Document text Start Marker

Shin splints are generally diagnosed from a history and physical examination. The important factors on history are the location of pain, what triggers the pain, and the absence of cramping or numbness.

On physical examination, gentle pressure over the tibia will recreate the type of pain experienced. Generally more than a 5 cm length of tibia is involved. Swelling, redness, or poor pulses in addition to the symptoms of shin splints indicate a different underlying cause.

===Differential diagnosis===
Other potential causes include stress fractures, compartment syndrome, nerve entrapment, and popliteal artery entrapment syndrome. If the cause is unclear, medical imaging such as a bone scan or magnetic resonance imaging (MRI) may be performed. Bone scans and MRI can differentiate between stress fractures and shin splints.

==Treatment==
It is important to reduce significantly any pain or swelling before returning to activity.

Treatments include rest, ice, and gradually returning to activity. Rest and ice help the tibia to recover from sudden, high levels of stress and reduce inflammation and pain levels.

Strengthening exercises should be performed after pain has subsided, on calves, quadriceps and gluteals. Cross training (e.g., cycling, swimming, boxing) is recommended in order to maintain aerobic fitness.

Individuals should return to activity gradually, beginning with a short and low intensity level. Over multiple weeks, they can slowly work up to normal activity level. It is important to decrease activity level if any pain returns. Individuals should consider running on other surfaces besides asphalt, such as grass, to decrease the amount of force the lower leg must absorb.

Orthoses and insoles help to offset biomechanical irregularities, like pronation, and help to support the arch of the foot.

Other conservative interventions include improving form during exercise, footwear refitting, orthotics, manual therapy, balance training (e.g., using a balance board), cortisone injections, and calcium and vitamin D supplementation.

Deep tissue massage is one of the massage techniques that may be useful. A technique such as deep transverse friction to relieve muscle tightness will help stop the build-up of scar tissue. This can overall release tension in the calf muscle area, relieving pressure that is causing pain.

Less-common forms of treatment for more-severe cases of shin splints include extracorporeal shockwave therapy (ESWT) and surgery. Surgery does not guarantee 100% recovery, and is only performed in extreme cases where non-surgical options have been tried for at least a year.

==Epidemiology==
Rates of shin splints in at-risk groups are 4% to 35%. Women are affected more often than men.

Document text End Marker
Data under study Start Marker

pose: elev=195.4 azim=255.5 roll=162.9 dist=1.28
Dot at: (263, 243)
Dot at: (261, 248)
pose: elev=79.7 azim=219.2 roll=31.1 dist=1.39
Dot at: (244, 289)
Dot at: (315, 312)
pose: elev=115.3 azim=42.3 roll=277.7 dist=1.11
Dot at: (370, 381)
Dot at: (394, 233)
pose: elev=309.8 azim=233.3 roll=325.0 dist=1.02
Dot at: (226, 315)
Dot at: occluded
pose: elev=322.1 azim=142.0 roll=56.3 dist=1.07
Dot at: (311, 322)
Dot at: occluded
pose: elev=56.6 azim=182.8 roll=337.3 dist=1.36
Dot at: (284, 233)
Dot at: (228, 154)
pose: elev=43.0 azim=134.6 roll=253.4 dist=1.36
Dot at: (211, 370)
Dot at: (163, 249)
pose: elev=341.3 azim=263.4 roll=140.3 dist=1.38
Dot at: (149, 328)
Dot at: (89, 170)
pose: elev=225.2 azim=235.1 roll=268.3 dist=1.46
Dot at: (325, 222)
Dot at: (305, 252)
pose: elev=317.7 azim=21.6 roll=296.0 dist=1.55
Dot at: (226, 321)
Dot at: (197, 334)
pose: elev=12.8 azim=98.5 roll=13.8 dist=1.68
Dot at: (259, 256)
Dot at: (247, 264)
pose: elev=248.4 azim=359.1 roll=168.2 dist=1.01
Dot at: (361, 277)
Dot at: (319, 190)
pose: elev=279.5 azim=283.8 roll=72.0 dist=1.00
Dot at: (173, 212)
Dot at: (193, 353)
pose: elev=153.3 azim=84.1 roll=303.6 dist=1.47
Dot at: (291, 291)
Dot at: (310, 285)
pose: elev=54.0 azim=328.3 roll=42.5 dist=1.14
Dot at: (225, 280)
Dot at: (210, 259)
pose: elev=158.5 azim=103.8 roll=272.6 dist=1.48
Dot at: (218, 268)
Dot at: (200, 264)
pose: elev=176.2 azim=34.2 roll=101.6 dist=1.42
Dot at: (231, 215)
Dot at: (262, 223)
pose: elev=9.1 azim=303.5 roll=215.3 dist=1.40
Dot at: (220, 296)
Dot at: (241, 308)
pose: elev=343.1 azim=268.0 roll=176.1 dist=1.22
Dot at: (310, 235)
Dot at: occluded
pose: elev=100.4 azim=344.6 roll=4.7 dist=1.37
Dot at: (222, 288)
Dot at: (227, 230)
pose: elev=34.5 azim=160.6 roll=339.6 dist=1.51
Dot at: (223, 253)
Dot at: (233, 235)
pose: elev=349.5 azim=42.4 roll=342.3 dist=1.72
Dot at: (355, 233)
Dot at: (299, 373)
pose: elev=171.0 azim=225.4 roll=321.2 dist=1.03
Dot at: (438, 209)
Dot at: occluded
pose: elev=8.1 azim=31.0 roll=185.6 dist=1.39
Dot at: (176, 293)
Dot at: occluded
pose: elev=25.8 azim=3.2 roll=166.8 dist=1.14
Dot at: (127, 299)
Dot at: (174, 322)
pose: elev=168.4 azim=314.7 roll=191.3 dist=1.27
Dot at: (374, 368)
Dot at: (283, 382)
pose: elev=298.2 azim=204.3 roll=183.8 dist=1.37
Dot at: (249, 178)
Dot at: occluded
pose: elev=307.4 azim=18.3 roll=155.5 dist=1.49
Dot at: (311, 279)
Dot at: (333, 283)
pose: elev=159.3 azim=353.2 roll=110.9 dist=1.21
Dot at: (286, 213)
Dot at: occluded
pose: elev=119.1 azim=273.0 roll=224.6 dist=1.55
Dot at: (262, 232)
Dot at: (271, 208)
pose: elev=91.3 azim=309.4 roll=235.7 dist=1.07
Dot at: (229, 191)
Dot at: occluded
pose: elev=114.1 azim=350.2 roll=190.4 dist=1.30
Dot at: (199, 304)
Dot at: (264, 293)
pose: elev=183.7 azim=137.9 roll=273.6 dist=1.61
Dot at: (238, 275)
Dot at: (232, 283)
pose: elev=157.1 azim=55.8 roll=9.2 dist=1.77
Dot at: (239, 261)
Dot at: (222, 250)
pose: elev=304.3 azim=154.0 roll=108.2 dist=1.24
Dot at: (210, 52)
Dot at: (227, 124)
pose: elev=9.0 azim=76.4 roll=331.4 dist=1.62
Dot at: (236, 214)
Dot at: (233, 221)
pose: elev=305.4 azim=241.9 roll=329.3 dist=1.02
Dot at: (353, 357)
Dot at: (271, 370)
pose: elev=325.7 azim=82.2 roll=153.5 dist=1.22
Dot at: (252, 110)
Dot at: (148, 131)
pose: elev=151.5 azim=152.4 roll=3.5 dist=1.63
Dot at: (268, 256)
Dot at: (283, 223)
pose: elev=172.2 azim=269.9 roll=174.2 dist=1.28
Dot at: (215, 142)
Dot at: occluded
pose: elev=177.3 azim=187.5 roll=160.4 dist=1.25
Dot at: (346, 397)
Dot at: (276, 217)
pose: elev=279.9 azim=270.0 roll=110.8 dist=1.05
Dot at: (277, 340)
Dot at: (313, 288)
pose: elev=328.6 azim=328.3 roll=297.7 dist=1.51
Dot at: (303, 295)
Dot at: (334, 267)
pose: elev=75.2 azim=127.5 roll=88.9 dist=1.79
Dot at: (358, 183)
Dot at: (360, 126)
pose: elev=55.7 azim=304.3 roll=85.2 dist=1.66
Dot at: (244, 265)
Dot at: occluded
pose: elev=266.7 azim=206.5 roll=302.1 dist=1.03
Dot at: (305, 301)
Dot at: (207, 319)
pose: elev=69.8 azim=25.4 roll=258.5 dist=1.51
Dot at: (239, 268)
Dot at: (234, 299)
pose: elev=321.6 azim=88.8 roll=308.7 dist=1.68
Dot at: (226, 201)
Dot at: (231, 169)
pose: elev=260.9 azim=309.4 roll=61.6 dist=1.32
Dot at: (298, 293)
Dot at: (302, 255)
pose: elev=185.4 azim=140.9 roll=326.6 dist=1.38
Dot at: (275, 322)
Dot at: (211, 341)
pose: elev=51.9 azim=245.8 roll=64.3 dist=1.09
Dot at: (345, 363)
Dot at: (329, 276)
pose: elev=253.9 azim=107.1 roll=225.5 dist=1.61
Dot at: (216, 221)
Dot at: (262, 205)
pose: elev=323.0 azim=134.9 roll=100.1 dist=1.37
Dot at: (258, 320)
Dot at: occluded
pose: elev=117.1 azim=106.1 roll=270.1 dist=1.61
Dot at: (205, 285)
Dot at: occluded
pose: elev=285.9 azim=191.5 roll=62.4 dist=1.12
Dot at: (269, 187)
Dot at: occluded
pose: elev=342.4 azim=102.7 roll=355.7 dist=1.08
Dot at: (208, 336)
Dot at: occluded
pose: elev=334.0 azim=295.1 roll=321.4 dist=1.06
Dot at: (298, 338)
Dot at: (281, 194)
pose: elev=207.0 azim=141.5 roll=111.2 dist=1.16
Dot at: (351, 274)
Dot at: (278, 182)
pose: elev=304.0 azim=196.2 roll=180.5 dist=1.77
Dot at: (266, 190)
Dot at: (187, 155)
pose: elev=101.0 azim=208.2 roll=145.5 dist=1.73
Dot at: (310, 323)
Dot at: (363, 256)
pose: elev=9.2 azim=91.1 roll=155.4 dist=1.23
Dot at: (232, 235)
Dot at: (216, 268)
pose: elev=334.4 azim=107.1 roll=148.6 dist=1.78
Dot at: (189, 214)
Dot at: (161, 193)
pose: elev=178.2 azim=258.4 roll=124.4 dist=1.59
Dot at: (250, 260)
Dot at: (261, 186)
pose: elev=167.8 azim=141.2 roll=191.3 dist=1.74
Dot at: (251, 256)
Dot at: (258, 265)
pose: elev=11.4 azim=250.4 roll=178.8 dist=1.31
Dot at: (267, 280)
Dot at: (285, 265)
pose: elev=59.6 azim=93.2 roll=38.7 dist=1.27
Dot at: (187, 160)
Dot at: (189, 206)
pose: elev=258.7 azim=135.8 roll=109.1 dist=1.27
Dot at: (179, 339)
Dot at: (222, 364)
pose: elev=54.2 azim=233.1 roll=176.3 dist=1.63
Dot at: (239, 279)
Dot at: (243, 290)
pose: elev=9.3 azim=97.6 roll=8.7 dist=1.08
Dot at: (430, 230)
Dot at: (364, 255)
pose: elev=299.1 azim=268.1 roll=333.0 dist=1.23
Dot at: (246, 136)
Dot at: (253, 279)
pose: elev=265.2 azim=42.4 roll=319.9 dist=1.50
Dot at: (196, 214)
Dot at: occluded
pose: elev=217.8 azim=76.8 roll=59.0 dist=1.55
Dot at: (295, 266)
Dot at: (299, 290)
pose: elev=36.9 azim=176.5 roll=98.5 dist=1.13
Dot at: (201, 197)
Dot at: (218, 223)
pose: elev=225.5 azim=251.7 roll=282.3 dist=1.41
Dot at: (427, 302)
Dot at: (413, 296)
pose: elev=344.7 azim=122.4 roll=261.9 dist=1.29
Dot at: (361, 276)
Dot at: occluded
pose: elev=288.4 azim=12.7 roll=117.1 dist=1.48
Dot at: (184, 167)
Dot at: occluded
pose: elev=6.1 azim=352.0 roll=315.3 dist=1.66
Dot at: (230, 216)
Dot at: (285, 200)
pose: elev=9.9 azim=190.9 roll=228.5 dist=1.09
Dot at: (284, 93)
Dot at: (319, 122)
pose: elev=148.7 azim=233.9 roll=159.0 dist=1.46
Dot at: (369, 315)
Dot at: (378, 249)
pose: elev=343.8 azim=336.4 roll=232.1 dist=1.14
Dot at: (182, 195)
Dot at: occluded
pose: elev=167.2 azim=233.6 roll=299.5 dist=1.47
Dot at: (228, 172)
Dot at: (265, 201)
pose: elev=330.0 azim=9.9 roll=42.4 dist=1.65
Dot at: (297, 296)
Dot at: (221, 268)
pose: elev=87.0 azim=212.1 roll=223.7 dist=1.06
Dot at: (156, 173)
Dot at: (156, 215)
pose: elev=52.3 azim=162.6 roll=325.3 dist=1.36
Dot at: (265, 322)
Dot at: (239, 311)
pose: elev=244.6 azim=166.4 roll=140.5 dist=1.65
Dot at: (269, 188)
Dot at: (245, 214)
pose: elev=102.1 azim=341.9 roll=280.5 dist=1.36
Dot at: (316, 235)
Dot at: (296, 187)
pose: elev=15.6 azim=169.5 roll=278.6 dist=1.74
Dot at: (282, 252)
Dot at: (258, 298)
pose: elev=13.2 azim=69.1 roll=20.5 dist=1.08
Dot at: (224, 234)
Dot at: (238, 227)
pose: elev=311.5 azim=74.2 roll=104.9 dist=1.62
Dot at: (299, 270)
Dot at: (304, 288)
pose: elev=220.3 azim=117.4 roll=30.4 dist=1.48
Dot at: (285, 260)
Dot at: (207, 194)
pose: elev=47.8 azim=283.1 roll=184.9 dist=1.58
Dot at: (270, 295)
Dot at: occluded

Data under study End Marker

## Work instruction 1
From the shin splints text, return the stretch from "Orthoses and insoles" through "is causing pain.", copied word for word.
## Work instruction 2
List each of the other potential causes that the shin splints text names in its section on differential diagnosis.

## Exercise response 1
Orthoses and insoles help to offset biomechanical irregularities, like pronation, and help to support the arch of the foot.

Other conservative interventions include improving form during exercise, footwear refitting, orthotics, manual therapy, balance training (e.g., using a balance board), cortisone injections, and calcium and vitamin D supplementation.

Deep tissue massage is one of the massage techniques that may be useful. A technique such as deep transverse friction to relieve muscle tightness will help stop the build-up of scar tissue. This can overall release tension in the calf muscle area, relieving pressure that is causing pain.

## Exercise response 2
- Stress fractures
- Compartment syndrome
- Nerve entrapment
- Popliteal artery entrapment syndrome